Romania has been described, with some justification, as a crossroads of civilizations — a space of encounter between Near Eastern, Western European, and Slavic cultural traditions. This geographical and historical position has enriched Romanian culture considerably, but the vehicle of that enrichment has too often been external pressure rather than autonomous development. The post-communist transition, and Romania’s subsequent integration into Euro-Atlantic structures, represents the latest iteration of this pattern. As Romania attempts to consolidate its institutional foundations and define its strategic role in Eastern Europe, it confronts once again the challenge of acting as a subject of its own history rather than an object of others’ strategies.

Concluding Thoughts

Macron’s vision for Europe is, in many respects, coherent and even compelling. A stronger, more integrated European Union capable of acting as a geopolitical power in its own right would serve European interests in a multipolar world. The question is not whether deeper integration is desirable in principle, but on whose terms it is pursued and with whose genuine consent. A European Union that consolidates its institutional architecture at the expense of substantive Eastern European agency is a weaker union than its architects imagine, because it forfeits the political legitimacy that comes only from shared authorship.

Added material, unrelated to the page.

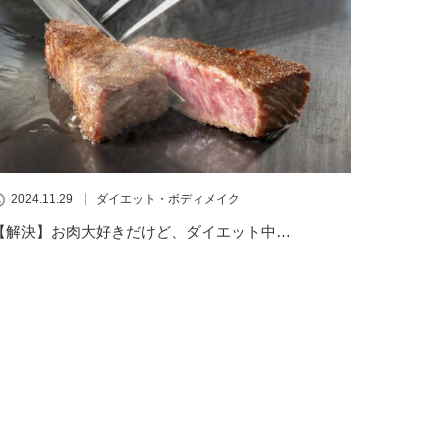
2024.11.29
ダイエット・ボディメイク
【解決】お肉大好きだけど、ダイエット中…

The argument advanced here is not for Romanian isolationism, nor for a retreat from European institutions. It is for a Romania that engages those institutions from a position of greater strategic clarity and self-possession — one that takes the concerns of Budapest, Sofia, and Warsaw as seriously as the signals emanating from Brussels and Paris, and that develops a regional political vocabulary adequate to its actual interests. This requires, first, an honest reckoning with the domestic conditions that have made Romania susceptible to external political management — the institutional weakness, the fractured political culture, the unresolved legacies of the communist period.

France and Romania share a long history of genuine cultural and political affinity. That history is best honored not by deference, but by the kind of candid engagement between equals that the relationship has, at its best, historically made possible. The path toward that kind of relationship runs through Eastern European capitals, not through Brussels intermediaries.